TASK PROMPT: Return, word for word, the passage from the Mask R-CNN text below that starts with "python train.py --use-cuda" and goes on through "test the model.".

A PyTorch implementation of simple Mask R-CNN.
This repository is a toy example of Mask R-CNN with two features:
- It is pure python code and can be run immediately using PyTorch 1.4 without build
- Simplified construction and easy to understand how the model works
The code is based largely on TorchVision, but simplified a lot and faster (1.5x).
-
Windows or Linux, with Python ≥ 3.6
-
PyTorch ≥ 1.4.0
-
matplotlib, OpenCV - visualizing images and results
-
pycocotools - for COCO dataset and evaluation; Windows version is here
There is a problem with pycocotools for Windows. See Issue #356.
Besides, it's better to remove the prints in pycocotools.
This repository supports VOC and COCO datasets.
If you want to train your own dataset, you may:
-
write the correponding dataset code
-
convert your dataset to COCO-style
PASCAL VOC 2012: http://host.robots.ox.ac.uk/pascal/VOC/voc2012/
MS COCO 2017: http://cocodataset.org/
COCO dataset directory should be like this:
coco2017/
annotations/
instances_train2017.json
instances_val2017.json
...
train2017/
000000000009.jpg
...
val2017/
000000000139.jpg
...
The code will check the dataset first before start, filtering samples without annotations.
python train.py --use-cuda --iters 200 --dataset coco --data-dir /data/coco2017
or modify the parameters in run.sh
, and run:
bash ./run.sh
Note: This is a simple model and only supports batch_size = 1
.
The code will save and resume automatically using the checkpoint file.
- Modify the parameters in
eval.ipynb
to test the model.
The model utilizes part of TorchVision's weights, which is pretrained on COCO dataset.
Test on VOC 2012 Segmentation val, on 1 RTX 2080Ti GPU:
model | backbone | imgs/s (train) | imgs/s (test) | epoch | bbox AP | mask AP |
---|---|---|---|---|---|---|
Mask R-CNN | ResNet 50 | 11.5 | 15.8 | 5 | 52.2 | 37.0 |

[Saved items]
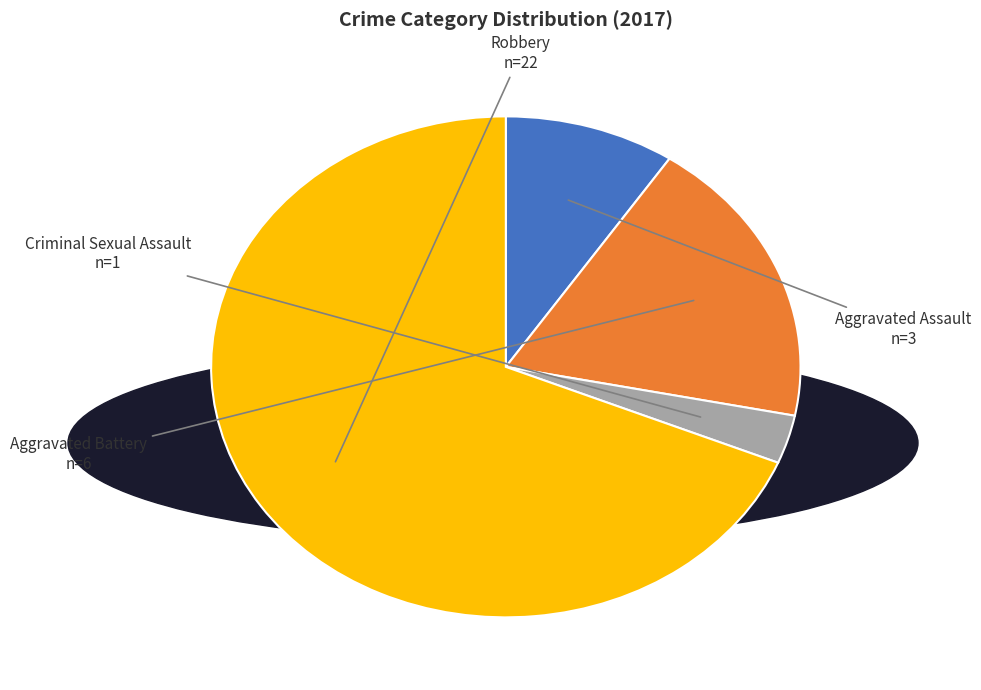

Does any single category account for the majority?

Yes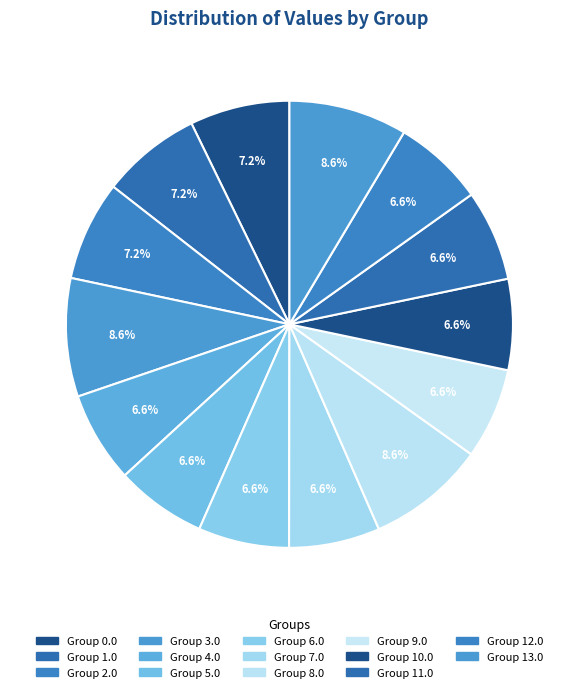

Does any single category account for the majority?

No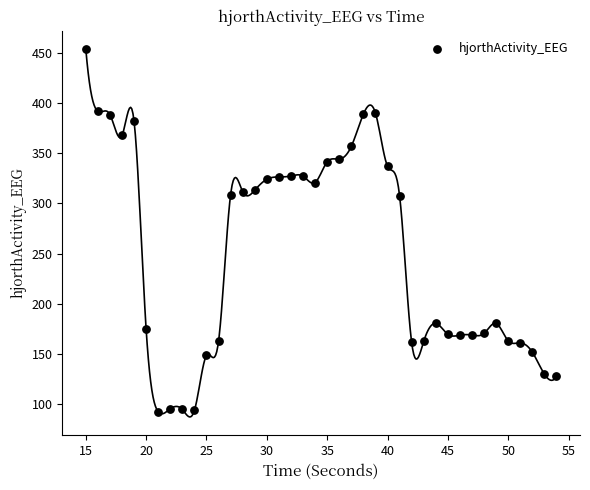

What is the range of X values (max minus min)?

39.0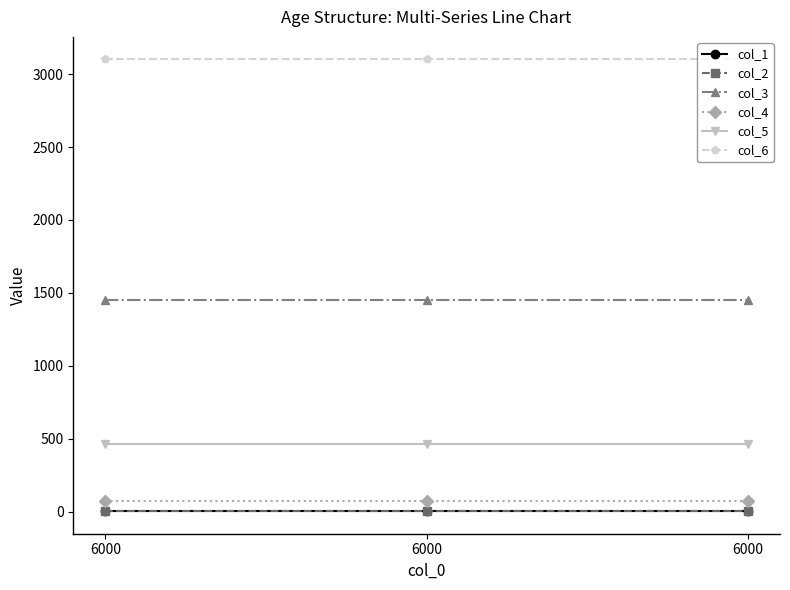

Is it true that col_4 equals 75 at 6000?

True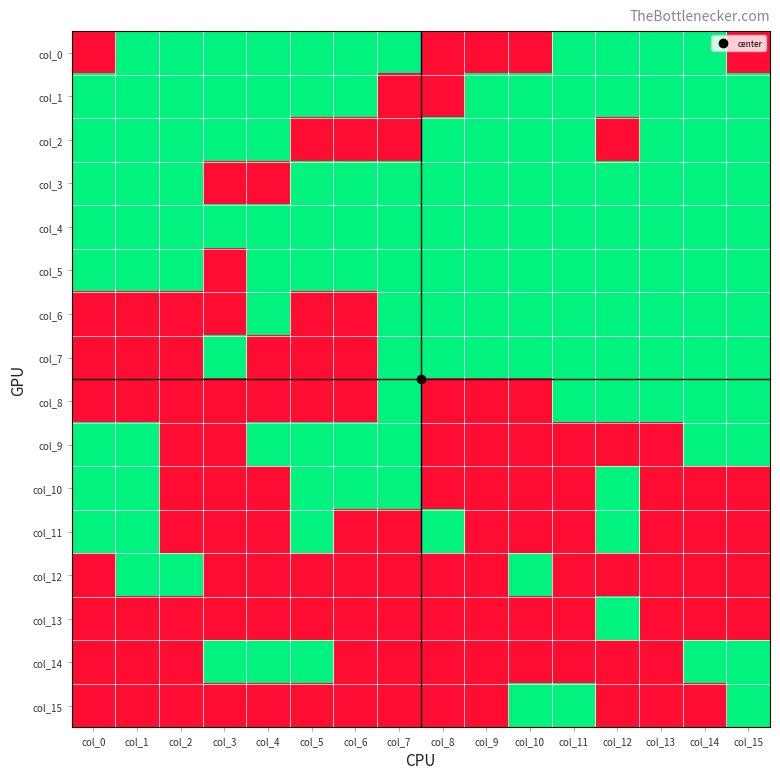

Between col_0 and col_14, which is larger?

col_14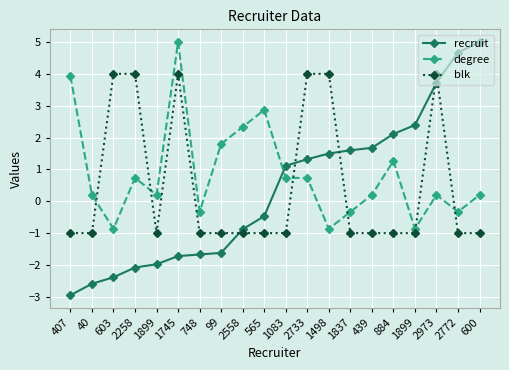

How many distinct data groups are displayed?

3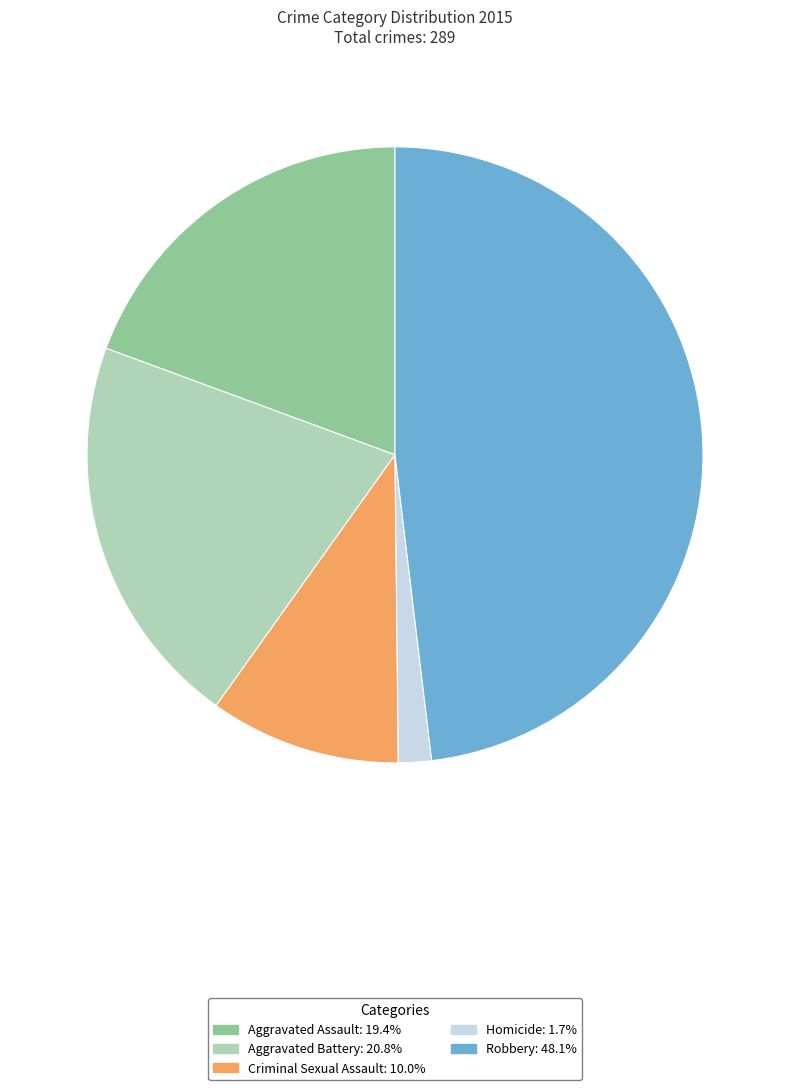

Rank the categories by value from highest to lowest.

Robbery, Aggravated Battery, Aggravated Assault, Criminal Sexual Assault, Homicide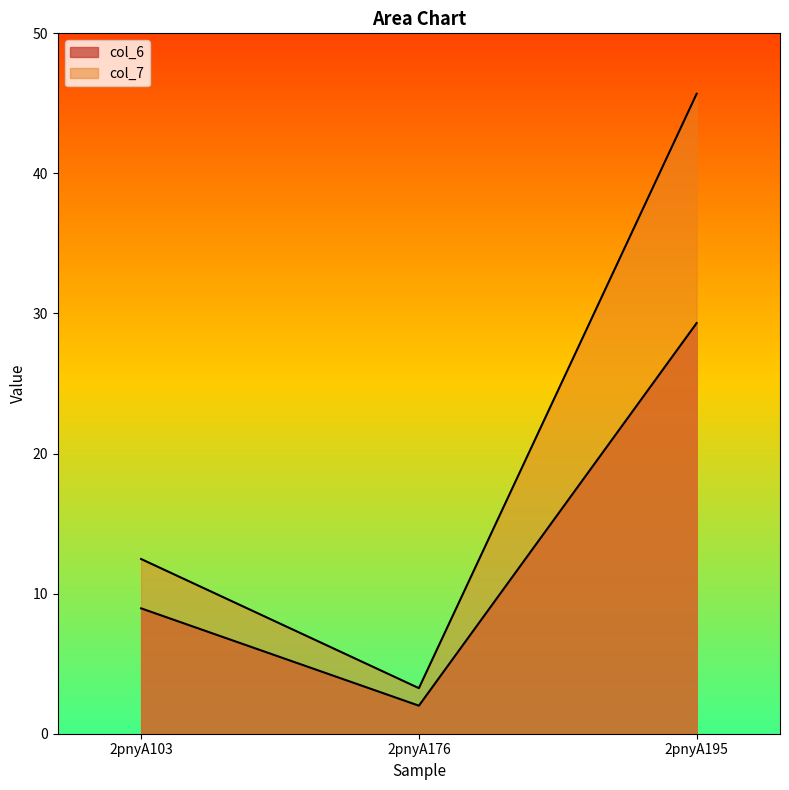

What is the highest value of the col_6 series?

29.3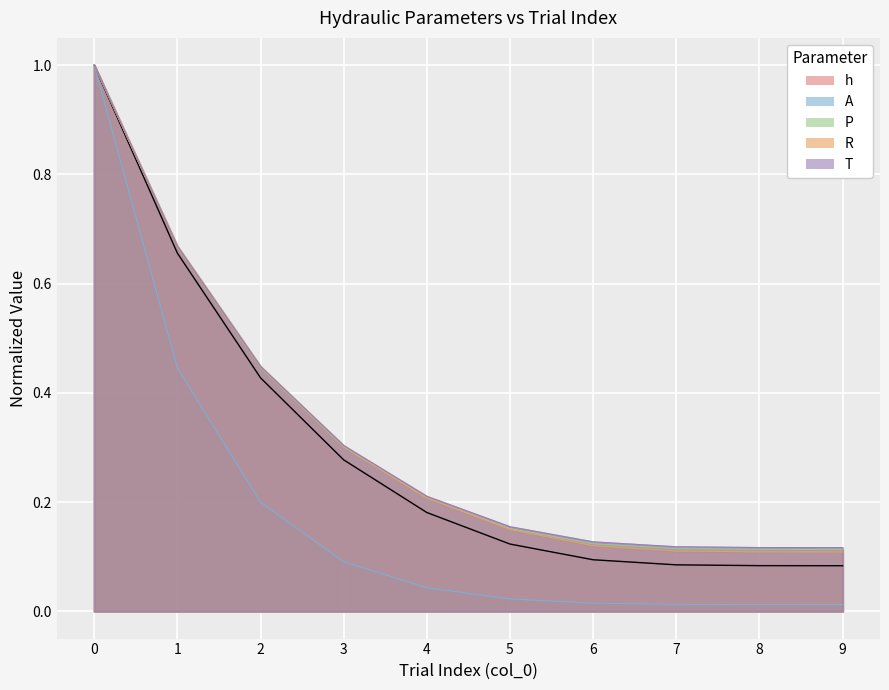

Between 1 and 5, which is larger?

1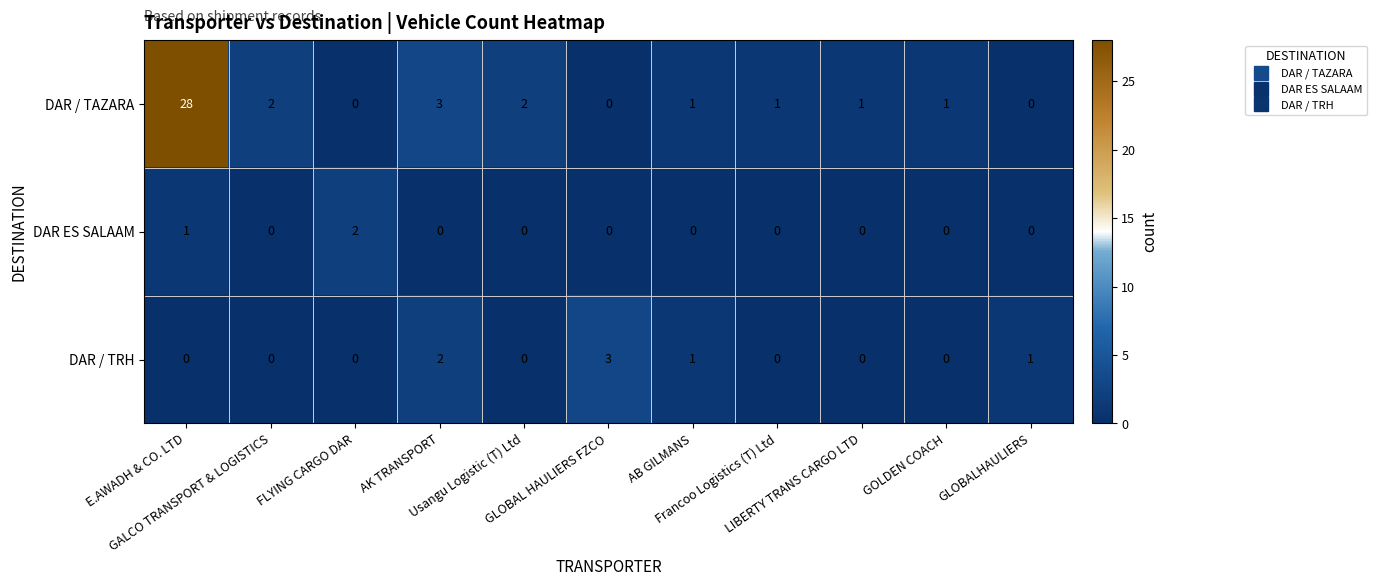

What is the sum of all DAR / TAZARA values?

39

SOLUTION BELOW:
python train.py --use-cuda --iters 200 --dataset coco --data-dir /data/coco2017
or modify the parameters in run.sh
, and run:
bash ./run.sh
Note: This is a simple model and only supports batch_size = 1
.
The code will save and resume automatically using the checkpoint file.
- Modify the parameters in
eval.ipynb
to test the model.